MANATEE -- Manatee County Clerk of the Circuit Court R.B. "Chips" Shore announced Wednesday that starting July 2, the clerk's office will be reducing the number of hours it is open to the public because of state budget cuts.
The new office hours will be from 9 a.m. to 4 p.m., Monday through Friday. Currently, the office is open to the public from 8:30 a.m. to 5 p.m.
The good news for the public, however, is that much of the legal filing done in the clerk's office, from paying traffic tickets to child support, is available online and can be accessed regardless of office hours.
"It pains me to have to do this, but I hope that our online services will mitigate the impact on our customers that this reduction in hours will have," Shore said.
The change is a direct result of a recent 7 percent statewide budget cut being imposed on Florida's clerks by the state Legislature. After the last round of budget cuts from 2009-2010, the clerk's office was reduced by 24 employees and $1.4 million in funding.
Shore said he is hoping his office will be able to avoid making additional cuts to staff, the remaining members of which have not seen a pay raise in more than five years.
"(They made this cut) without a firm grasp of how the budget reduction to the clerks would affect our courts system," Shore said in a news release.
Employees will continue working until 5 p.m. dealing with court filings.

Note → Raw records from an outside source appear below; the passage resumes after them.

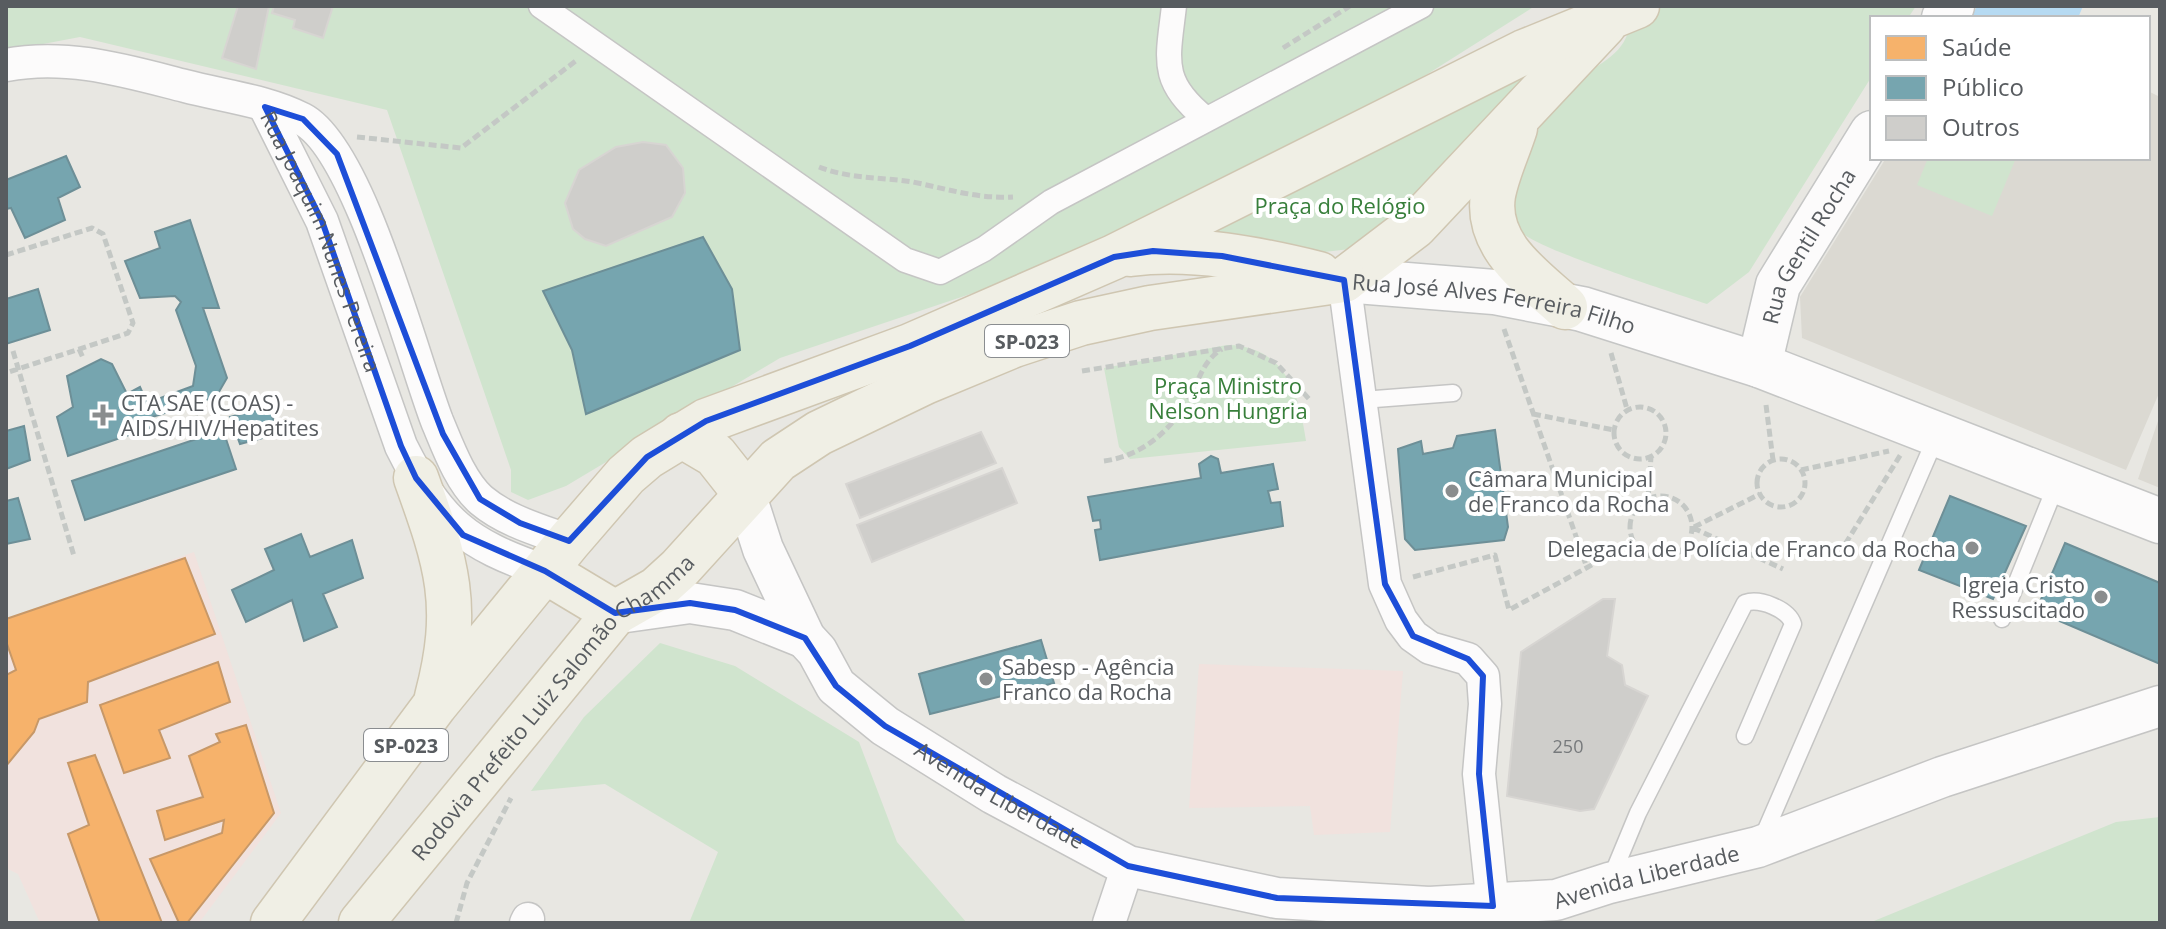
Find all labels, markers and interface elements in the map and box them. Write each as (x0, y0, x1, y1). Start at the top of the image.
legend (1870, 16, 2150, 160)
text: Saúde (1942, 30, 2011, 63)
text: Público (1942, 70, 2024, 103)
street label: Rua Joaquim Nunes Pereira (254, 105, 389, 376)
text: Outros (1942, 110, 2020, 143)
street label: Rua Gentil Rocha (1754, 162, 1862, 327)
park label: Praça do Relógio (1255, 190, 1425, 220)
street label: Rua José Alves Ferreira Filho (1351, 266, 1640, 340)
road number: SP-023 (985, 325, 1069, 357)
park label: Praça Ministro Nelson Hungria (1148, 370, 1308, 425)
place label: CTA SAE (COAS) - AIDS/HIV/Hepatites (121, 387, 319, 442)
marker: CTA SAE (COAS) - AIDS/HIV/Hepatites (92, 404, 114, 426)
place label: Câmara Municipal de Franco da Rocha (1468, 463, 1670, 518)
marker: Câmara Municipal de Franco da Rocha (1443, 482, 1461, 500)
place label: Delegacia de Polícia de Franco da Rocha (1547, 533, 1956, 563)
marker: Delegacia de Polícia de Franco da Rocha (1963, 539, 1981, 557)
street label: Rodovia Prefeito Luiz Salomão Chamma (404, 548, 700, 866)
place label: Igreja Cristo Ressuscitado (1951, 569, 2085, 624)
marker: Igreja Cristo Ressuscitado (2092, 588, 2110, 606)
place label: Sabesp - Agência Franco da Rocha (1002, 651, 1175, 706)
marker: Sabesp - Agência Franco da Rocha (977, 670, 995, 688)
road number: SP-023 (364, 729, 448, 761)
street label: Avenida Liberdade (910, 734, 1090, 855)
house number: 250 (1553, 734, 1583, 758)
street label: Avenida Liberdade (1549, 837, 1742, 915)

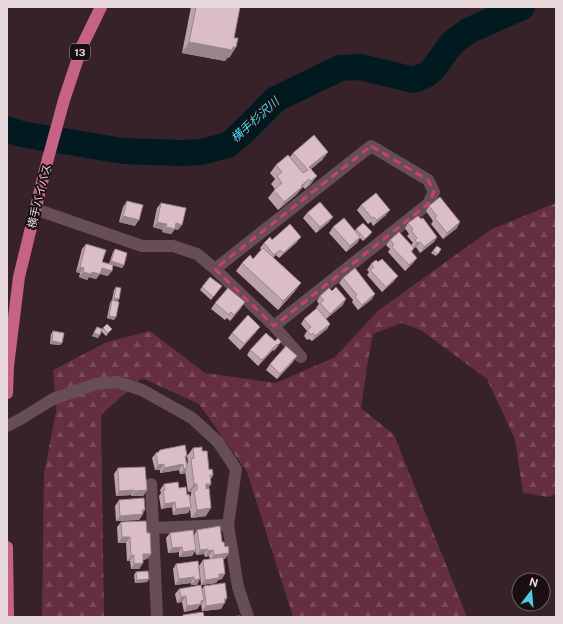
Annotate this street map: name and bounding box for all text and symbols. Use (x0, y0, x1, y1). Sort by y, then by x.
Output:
road number: 13 (70, 44, 90, 60)
water label: 横手杉沢川 (228, 93, 283, 145)
street label: 横手バイパス (25, 163, 53, 229)
north arrow (511, 572, 551, 612)
text: N (528, 575, 540, 589)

With this new change in hours, Shore expects to be able to handle all of the criminal cases passed down from the court, but says there is a strong chance that civil cases like divorce and eviction suits will take much longer to address and resolve.

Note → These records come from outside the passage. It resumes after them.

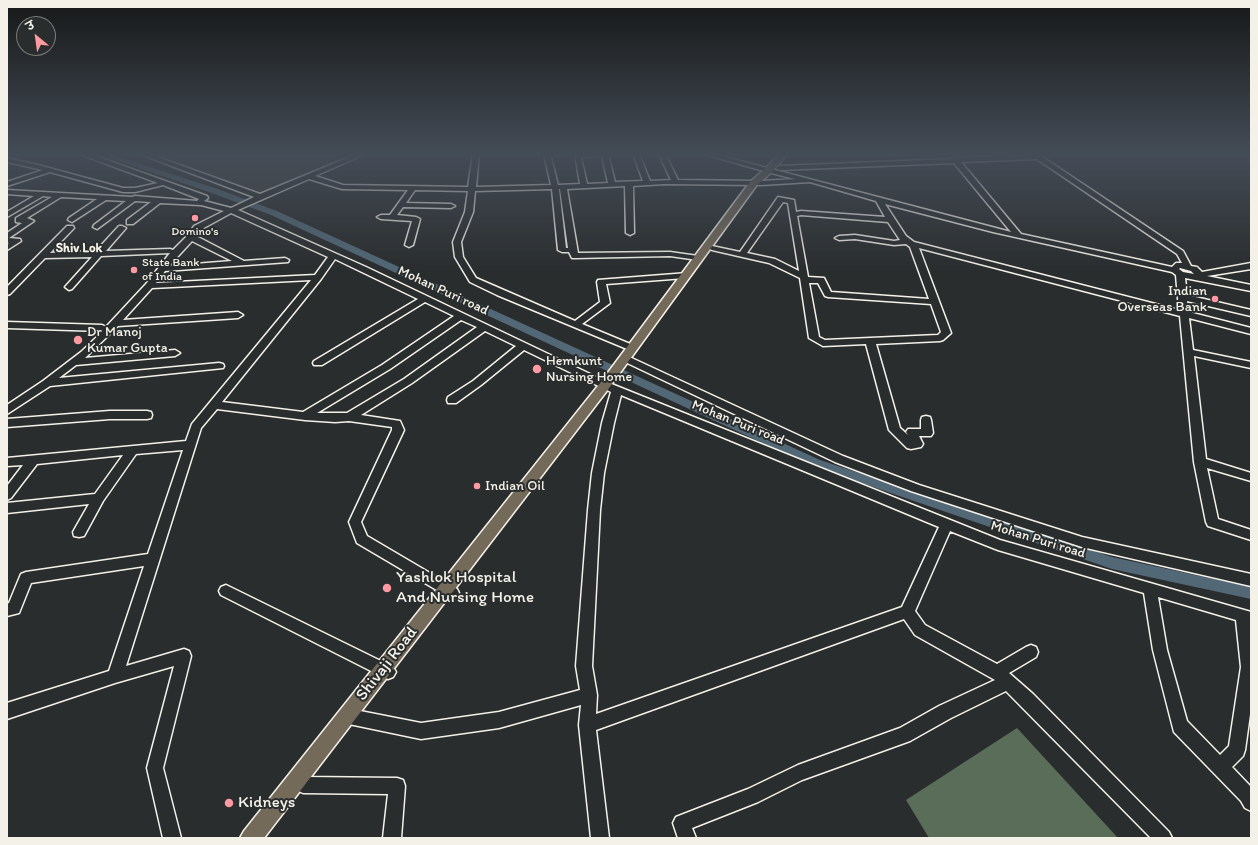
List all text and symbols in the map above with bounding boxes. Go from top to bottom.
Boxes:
north arrow [16,16,56,56]
text: उ [24,18,37,33]
marker: Domino's [190,213,200,223]
place label: Domino's [171,225,219,239]
district label: Shiv Lok [56,241,102,257]
place label: State Bank of India [142,256,199,284]
street label: Mohan Puri road [395,263,491,319]
marker: State Bank of India [129,265,139,275]
place label: Indian Overseas Bank [1117,283,1207,316]
marker: Indian Overseas Bank [1210,294,1220,304]
place label: Dr Manoj Kumar Gupta [87,324,168,356]
marker: Dr Manoj Kumar Gupta [72,334,84,346]
place label: Hemkunt Nursing Home [546,353,632,386]
marker: Hemkunt Nursing Home [531,363,543,375]
street label: Mohan Puri road [689,397,787,449]
place label: Indian Oil [485,478,545,494]
marker: Indian Oil [472,481,482,491]
street label: Mohan Puri road [989,518,1087,562]
place label: Yashlok Hospital And Nursing Home [396,568,534,608]
marker: Yashlok Hospital And Nursing Home [381,582,393,594]
street label: Shivaji Road [352,623,422,705]
place label: Kidneys [238,793,295,813]
marker: Kidneys [223,797,235,809]

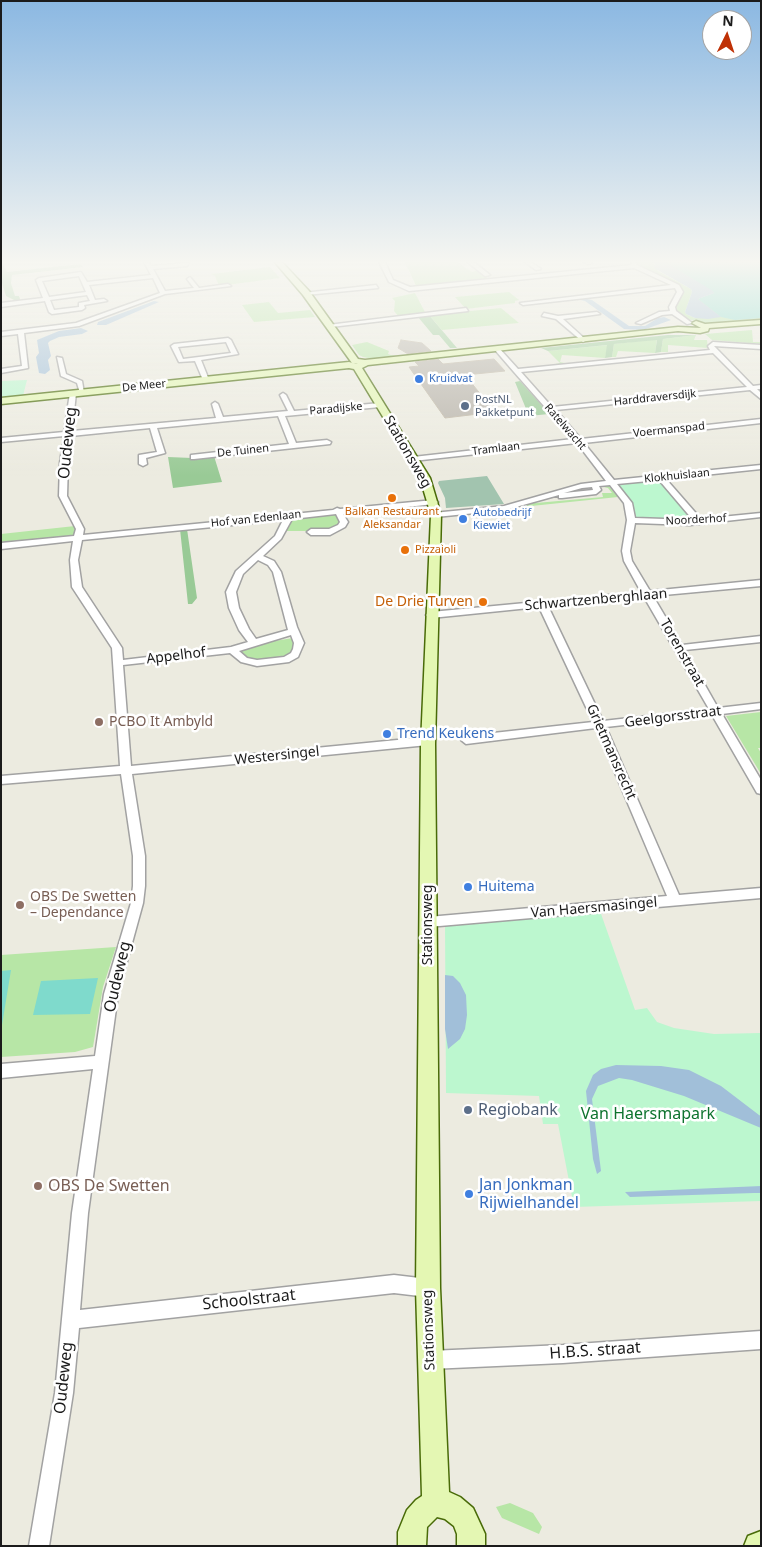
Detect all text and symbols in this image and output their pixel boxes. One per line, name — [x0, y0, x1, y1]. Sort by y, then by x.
north arrow — [702, 10, 752, 60]
text: N — [722, 11, 734, 30]
place label: Kruidvat — [429, 372, 472, 386]
marker: Kruidvat — [413, 373, 425, 385]
street label: De Meer — [121, 377, 167, 395]
street label: Harddraversdijk — [613, 387, 697, 409]
place label: PostNL Pakketpunt — [475, 393, 534, 419]
street label: Paradijske — [309, 400, 363, 418]
marker: PostNL Pakketpunt — [459, 400, 471, 412]
street label: Ratelwacht — [541, 401, 589, 453]
street label: Oudeweg — [55, 406, 81, 480]
street label: Stationsweg — [380, 413, 434, 491]
street label: Voermanspad — [633, 420, 705, 440]
street label: Tramlaan — [471, 440, 521, 458]
street label: De Tuinen — [216, 442, 270, 460]
street label: Klokhuislaan — [644, 466, 710, 486]
marker: Balkan Restaurant Aleksandar — [386, 492, 398, 504]
place label: Balkan Restaurant Aleksandar — [345, 505, 439, 531]
place label: Autobedrijf Kiewiet — [473, 506, 531, 532]
street label: Hof van Edenlaan — [210, 508, 302, 530]
street label: Noorderhof — [665, 512, 727, 528]
marker: Autobedrijf Kiewiet — [457, 513, 469, 525]
place label: Pizzaioli — [415, 543, 456, 557]
marker: Pizzaioli — [399, 544, 411, 556]
street label: Schwartzenberghlaan — [524, 585, 668, 615]
place label: De Drie Turven — [375, 594, 473, 610]
marker: De Drie Turven — [477, 596, 489, 608]
street label: Torenstraat — [656, 616, 708, 690]
street label: Appelhof — [145, 644, 207, 668]
street label: Grietmansrecht — [582, 702, 640, 802]
street label: Geelgorsstraat — [624, 703, 722, 731]
place label: PCBO It Ambyld — [109, 714, 213, 730]
marker: PCBO It Ambyld — [93, 716, 105, 728]
place label: Trend Keukens — [397, 726, 494, 742]
marker: Trend Keukens — [381, 728, 393, 740]
street label: Westersingel — [234, 743, 320, 769]
place label: Huitema — [478, 879, 535, 895]
marker: Huitema — [462, 881, 474, 893]
street label: Stationsweg — [420, 885, 436, 965]
place label: OBS De Swetten – Dependance — [30, 889, 136, 922]
street label: Van Haersmasingel — [530, 894, 658, 922]
marker: OBS De Swetten – Dependance — [14, 899, 26, 911]
street label: Oudeweg — [101, 940, 135, 1014]
place label: Regiobank — [478, 1100, 558, 1120]
marker: Regiobank — [462, 1104, 474, 1116]
park label: Van Haersmapark — [581, 1104, 715, 1124]
place label: Jan Jonkman Rijwielhandel — [479, 1175, 579, 1213]
place label: OBS De Swetten — [48, 1176, 170, 1196]
marker: OBS De Swetten — [32, 1180, 44, 1192]
marker: Jan Jonkman Rijwielhandel — [463, 1188, 475, 1200]
street label: Schoolstraat — [202, 1286, 296, 1314]
street label: Stationsweg — [419, 1289, 439, 1371]
street label: H.B.S. straat — [549, 1338, 641, 1364]
street label: Oudeweg — [51, 1341, 77, 1415]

"Luckily, we've been able to move a lot of the criminal cases to electronic filing. One obstacle we still face is a fair number of lawyers and judges still insist on using paper. Once everyone switches over to filing their paperwork electronically, things will run more efficiently," said Shore.
Adam Tebrugge, a Manatee criminal attorney, is one of many local lawyers who has adopted electronic filing practices.
"A few years ago, I wouldn't have been surprised to hear that some legal professionals were hesitant to file online. These days, if someone can use a computer and they aren't filing their paperwork electronically in Manatee, they probably haven't given it a chance. Its just so simple and convenient," Tebrugge said.
Tebrugge said he is able to file about 95 percent of all of his documents electronically, and only files certain unique things like photographs and exhibits of evidence using other methods.
"These cutbacks are just horrible," said Tebrugge, a Democrat running against Rep. Jim Boyd, R-Bradenton, for a seat in the Florida House of Representatives. "The Manatee Clerk of Court office should be the model for the state of Florida, both online and in person. These people are the backbone of the legal system, and do just a tremendous job."